— Это слепой, — сказал тот.

Кейн на минуту перестал водить своей картонкой над паззлом.

— Слепой, — повторил он почти с уважением. — Надо же! Слепой убийца. «Любовь, слепой убийца» — вроде была песенка с таким названием?

— Без понятия, — ответил Джозеф. — Не помню.

— Но объясните вы мне, — спросил беззаботно Кейн, — разумно ли нанимать слепого для розыска человека?

— Этот слепой — Рассел, — сообщил Джозеф.

— Не знаю такого. Один из ваших друзей?

— Ничего-то вы не знаете, — обронил Джозеф.

— Это святая правда: «я знаю все, я ничего не знаю...»

На верхушке лестницы показался третий человек, он подошел к ним, с трудом проложив себе путь среди мусора.

— Время! — объявил он.

Это был довольно высокий тощий субъект с усталым взглядом, в районе пятидесяти лет, как и первые двое. Он носил желтовато-зеленый костюм, желтовато-зеленую рубашку и желтые туфли. Звали его Тристано. Пройдя мимо них, он отшвырнул несколько вентиляторов и добрался до непонятного громоздкого сооружения, прикрытого тяжелым брезентом; сорвав одним взмахом этот чехол, он обнажил огромный передатчик, совсем новенький и сверкающий хромированными деталями; аппарат явно чувствовал себя неуютно среди окружающей помойки.

— Пора. Вы можете наладить мне эту штуку?
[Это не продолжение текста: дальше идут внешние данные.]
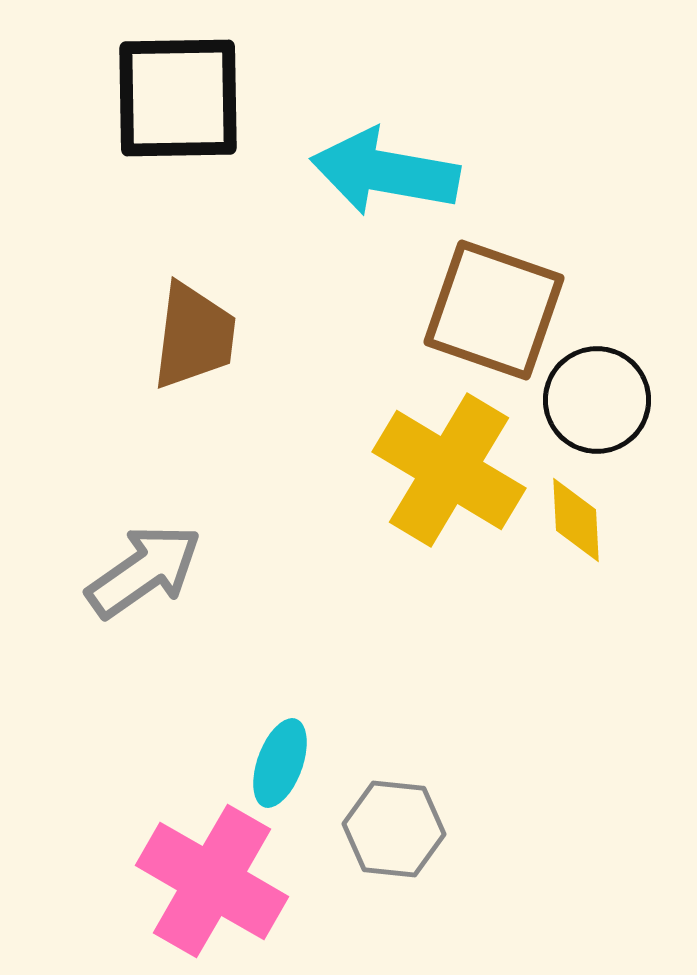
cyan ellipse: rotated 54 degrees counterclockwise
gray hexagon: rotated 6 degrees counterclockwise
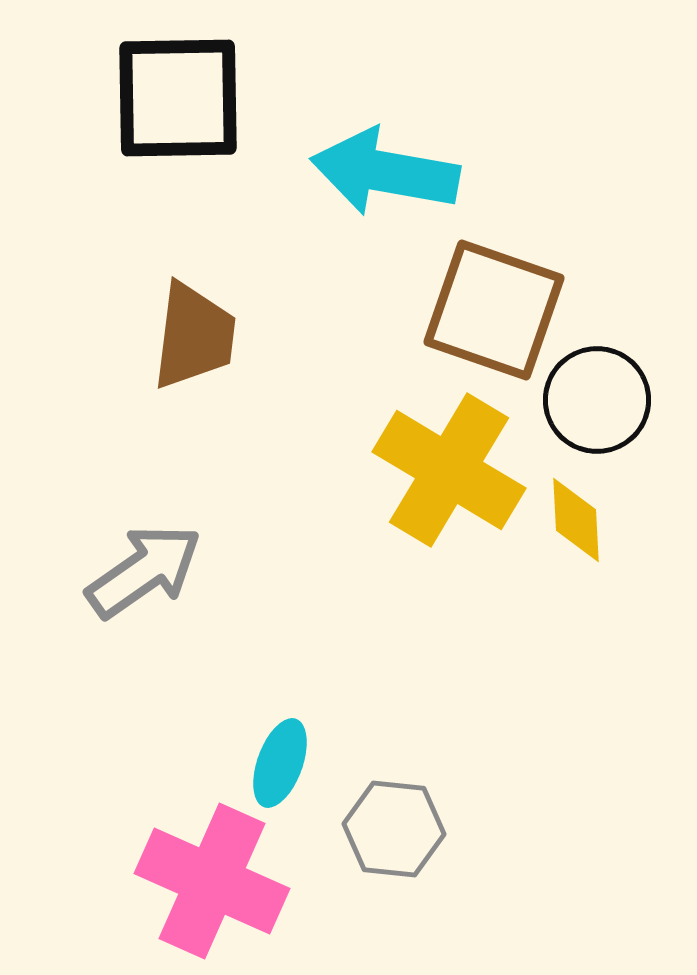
pink cross: rotated 6 degrees counterclockwise
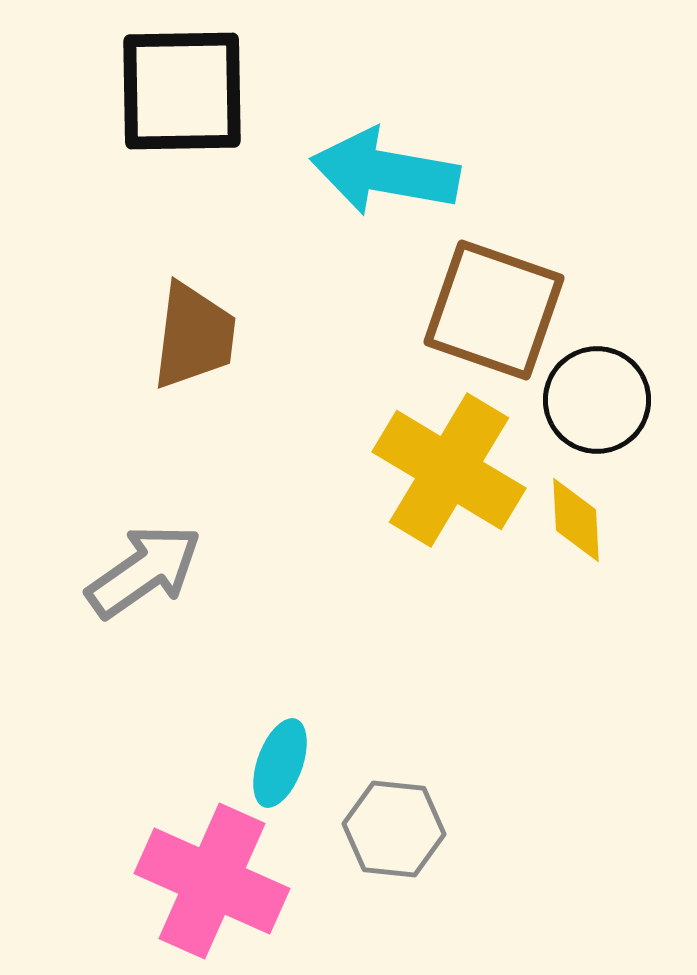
black square: moved 4 px right, 7 px up
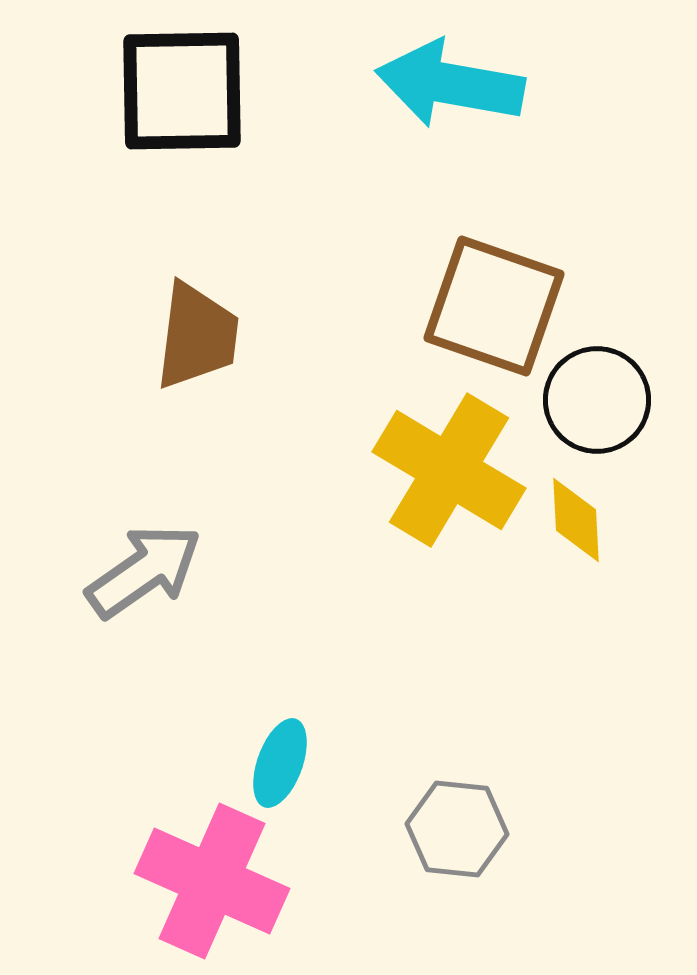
cyan arrow: moved 65 px right, 88 px up
brown square: moved 4 px up
brown trapezoid: moved 3 px right
gray hexagon: moved 63 px right
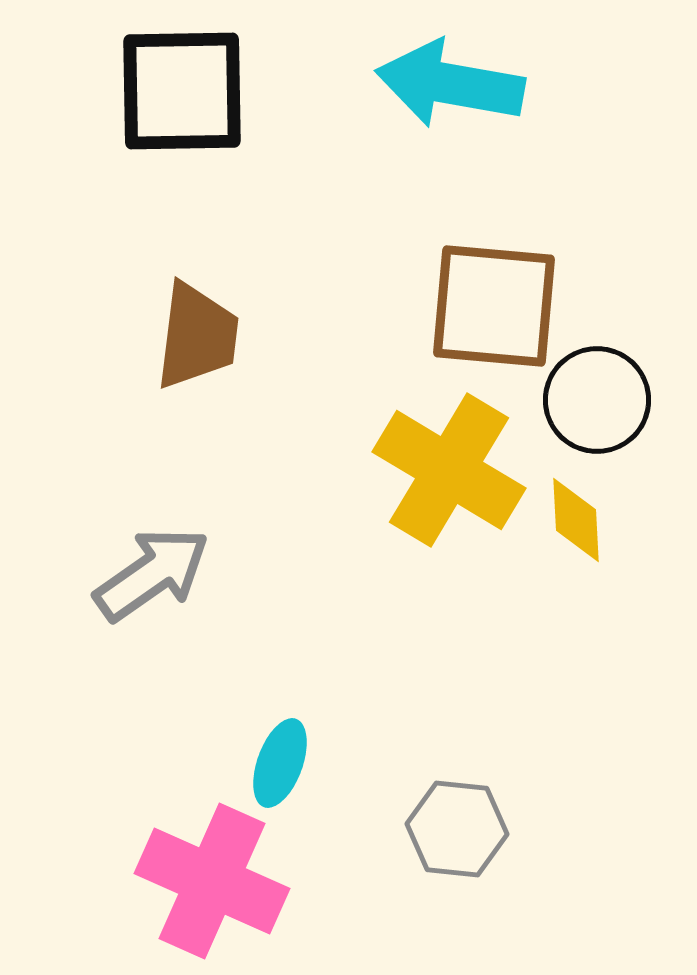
brown square: rotated 14 degrees counterclockwise
gray arrow: moved 8 px right, 3 px down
Байрон Кейн бросил свой паззл и, расположившись перед аппаратом, принялся нажимать кнопки, перемещать курсоры, регулировать потенциометры и проверять шкалы. Затем он прошелся по частотам, осторожно пробираясь по сложной, капризной дорожке длинных и коротких волн. Послышался треск, из динамика вырвались дрожащие свистки различных тональностей, пронзительные завывания, неразборчивые бормотания, обрывки национальных гимнов, морзянка, фрагменты — то начальные, то конечные — слов на английском, японском, арабском, выплески невнятной музыки, инфра- и ультразвуки, то и дело перебиваемые смутными голосами, доносившимися откуда-то издалека и находившимися на большом удалении друг от друга, — эдакие звуковые силуэты.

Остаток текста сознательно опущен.